Work to complete: Reproduce verbatim the lines starting at the very beginning of the records and ending at the line that contains "Constitutional Amendments 11 – 27", with both the first line and that final line included.
--- --- ---
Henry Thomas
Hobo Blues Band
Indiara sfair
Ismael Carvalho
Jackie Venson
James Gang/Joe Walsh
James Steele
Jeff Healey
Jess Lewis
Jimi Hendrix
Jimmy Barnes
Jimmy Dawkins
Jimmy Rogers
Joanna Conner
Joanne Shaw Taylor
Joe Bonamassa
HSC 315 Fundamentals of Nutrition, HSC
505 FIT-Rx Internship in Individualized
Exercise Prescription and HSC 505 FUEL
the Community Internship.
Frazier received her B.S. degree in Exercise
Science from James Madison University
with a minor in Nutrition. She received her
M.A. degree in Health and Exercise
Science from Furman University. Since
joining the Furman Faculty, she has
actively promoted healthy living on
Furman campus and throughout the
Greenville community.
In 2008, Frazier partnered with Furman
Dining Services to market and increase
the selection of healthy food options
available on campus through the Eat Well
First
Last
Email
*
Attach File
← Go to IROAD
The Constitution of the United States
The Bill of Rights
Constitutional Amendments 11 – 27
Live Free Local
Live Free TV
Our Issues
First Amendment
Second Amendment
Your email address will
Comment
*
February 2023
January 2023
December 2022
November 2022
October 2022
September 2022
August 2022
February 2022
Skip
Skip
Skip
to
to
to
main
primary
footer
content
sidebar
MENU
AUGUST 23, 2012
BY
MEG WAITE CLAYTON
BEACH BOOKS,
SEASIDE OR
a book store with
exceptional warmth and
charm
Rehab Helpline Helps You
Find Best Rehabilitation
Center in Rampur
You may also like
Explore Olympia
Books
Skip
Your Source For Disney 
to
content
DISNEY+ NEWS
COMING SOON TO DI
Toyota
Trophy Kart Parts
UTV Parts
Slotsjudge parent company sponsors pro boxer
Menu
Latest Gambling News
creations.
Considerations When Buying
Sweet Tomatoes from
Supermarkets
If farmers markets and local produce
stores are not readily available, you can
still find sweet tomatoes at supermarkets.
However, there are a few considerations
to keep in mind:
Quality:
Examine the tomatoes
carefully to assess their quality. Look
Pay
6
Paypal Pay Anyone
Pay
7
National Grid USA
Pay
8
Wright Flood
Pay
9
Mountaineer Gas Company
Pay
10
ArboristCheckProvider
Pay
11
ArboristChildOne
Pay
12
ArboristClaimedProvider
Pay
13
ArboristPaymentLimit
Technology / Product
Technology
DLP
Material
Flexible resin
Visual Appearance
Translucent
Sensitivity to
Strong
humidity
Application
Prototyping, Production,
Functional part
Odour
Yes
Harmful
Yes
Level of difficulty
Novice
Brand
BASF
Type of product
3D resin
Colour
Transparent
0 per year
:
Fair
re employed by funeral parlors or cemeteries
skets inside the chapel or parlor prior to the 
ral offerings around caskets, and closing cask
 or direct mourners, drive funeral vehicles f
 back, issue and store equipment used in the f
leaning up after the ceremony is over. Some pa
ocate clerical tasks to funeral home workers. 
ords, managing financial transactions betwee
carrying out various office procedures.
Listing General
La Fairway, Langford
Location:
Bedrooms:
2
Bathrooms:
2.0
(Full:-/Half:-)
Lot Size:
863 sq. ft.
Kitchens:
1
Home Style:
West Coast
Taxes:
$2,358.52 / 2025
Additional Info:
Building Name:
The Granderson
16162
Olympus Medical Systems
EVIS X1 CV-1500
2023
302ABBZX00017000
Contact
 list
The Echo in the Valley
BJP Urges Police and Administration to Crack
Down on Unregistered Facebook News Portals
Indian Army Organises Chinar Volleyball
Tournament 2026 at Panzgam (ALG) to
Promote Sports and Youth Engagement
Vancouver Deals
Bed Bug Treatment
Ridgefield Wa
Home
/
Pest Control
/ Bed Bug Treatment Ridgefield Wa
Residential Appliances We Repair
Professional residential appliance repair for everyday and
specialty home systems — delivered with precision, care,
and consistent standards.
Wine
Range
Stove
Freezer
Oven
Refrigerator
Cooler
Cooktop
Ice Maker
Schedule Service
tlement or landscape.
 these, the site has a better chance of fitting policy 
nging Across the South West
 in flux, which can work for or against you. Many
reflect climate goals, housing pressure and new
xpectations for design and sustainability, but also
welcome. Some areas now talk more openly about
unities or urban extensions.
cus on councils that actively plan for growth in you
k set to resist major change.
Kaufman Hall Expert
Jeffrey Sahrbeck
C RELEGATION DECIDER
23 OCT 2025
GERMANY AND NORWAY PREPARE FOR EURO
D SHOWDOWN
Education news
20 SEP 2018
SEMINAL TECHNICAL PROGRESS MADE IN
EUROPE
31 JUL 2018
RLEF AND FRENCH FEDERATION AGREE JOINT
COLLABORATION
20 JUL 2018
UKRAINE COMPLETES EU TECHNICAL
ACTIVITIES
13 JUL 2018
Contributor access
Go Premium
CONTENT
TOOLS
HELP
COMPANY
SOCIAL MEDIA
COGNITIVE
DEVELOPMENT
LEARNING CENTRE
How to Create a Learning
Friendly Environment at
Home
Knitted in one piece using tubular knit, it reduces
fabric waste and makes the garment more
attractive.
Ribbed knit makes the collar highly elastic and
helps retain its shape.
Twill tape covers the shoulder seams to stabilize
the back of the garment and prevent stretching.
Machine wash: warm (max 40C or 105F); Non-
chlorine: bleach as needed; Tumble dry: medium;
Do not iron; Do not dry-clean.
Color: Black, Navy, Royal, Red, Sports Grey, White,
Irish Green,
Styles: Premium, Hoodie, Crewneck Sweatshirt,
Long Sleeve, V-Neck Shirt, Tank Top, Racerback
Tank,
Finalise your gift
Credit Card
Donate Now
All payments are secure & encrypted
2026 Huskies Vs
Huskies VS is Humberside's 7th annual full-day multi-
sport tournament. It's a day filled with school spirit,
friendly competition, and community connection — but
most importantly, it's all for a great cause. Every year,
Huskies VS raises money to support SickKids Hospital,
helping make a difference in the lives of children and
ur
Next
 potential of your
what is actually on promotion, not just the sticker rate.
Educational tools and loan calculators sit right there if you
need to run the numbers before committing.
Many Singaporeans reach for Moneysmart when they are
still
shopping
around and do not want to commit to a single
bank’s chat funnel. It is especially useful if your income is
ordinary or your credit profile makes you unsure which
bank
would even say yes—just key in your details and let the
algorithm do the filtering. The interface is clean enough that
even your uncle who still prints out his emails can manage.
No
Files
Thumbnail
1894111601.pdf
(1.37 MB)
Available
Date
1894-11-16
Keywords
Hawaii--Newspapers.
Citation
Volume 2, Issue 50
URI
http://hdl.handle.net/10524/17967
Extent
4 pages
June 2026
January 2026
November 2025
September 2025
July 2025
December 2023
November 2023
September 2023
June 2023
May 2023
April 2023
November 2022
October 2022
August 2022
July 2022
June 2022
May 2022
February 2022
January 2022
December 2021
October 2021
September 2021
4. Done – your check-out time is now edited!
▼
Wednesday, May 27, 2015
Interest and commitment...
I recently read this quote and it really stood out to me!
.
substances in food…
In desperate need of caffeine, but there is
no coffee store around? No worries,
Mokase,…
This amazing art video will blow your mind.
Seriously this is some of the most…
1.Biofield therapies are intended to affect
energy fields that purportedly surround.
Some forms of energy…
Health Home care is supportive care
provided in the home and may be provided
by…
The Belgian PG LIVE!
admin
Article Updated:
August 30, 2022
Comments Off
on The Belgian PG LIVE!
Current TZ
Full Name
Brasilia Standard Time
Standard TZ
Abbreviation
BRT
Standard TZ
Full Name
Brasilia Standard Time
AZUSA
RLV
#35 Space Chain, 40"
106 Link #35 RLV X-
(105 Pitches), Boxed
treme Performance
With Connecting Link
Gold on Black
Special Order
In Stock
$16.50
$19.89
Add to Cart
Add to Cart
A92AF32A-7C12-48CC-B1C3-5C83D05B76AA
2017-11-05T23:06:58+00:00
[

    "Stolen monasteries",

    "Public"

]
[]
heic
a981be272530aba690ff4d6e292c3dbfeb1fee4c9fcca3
--- --- ---
Written response:
Henry Thomas
Hobo Blues Band
Indiara sfair
Ismael Carvalho
Jackie Venson
James Gang/Joe Walsh
James Steele
Jeff Healey
Jess Lewis
Jimi Hendrix
Jimmy Barnes
Jimmy Dawkins
Jimmy Rogers
Joanna Conner
Joanne Shaw Taylor
Joe Bonamassa
HSC 315 Fundamentals of Nutrition, HSC
505 FIT-Rx Internship in Individualized
Exercise Prescription and HSC 505 FUEL
the Community Internship.
Frazier received her B.S. degree in Exercise
Science from James Madison University
with a minor in Nutrition. She received her
M.A. degree in Health and Exercise
Science from Furman University. Since
joining the Furman Faculty, she has
actively promoted healthy living on
Furman campus and throughout the
Greenville community.
In 2008, Frazier partnered with Furman
Dining Services to market and increase
the selection of healthy food options
available on campus through the Eat Well
First
Last
Email
*
Attach File
← Go to IROAD
The Constitution of the United States
The Bill of Rights
Constitutional Amendments 11 – 27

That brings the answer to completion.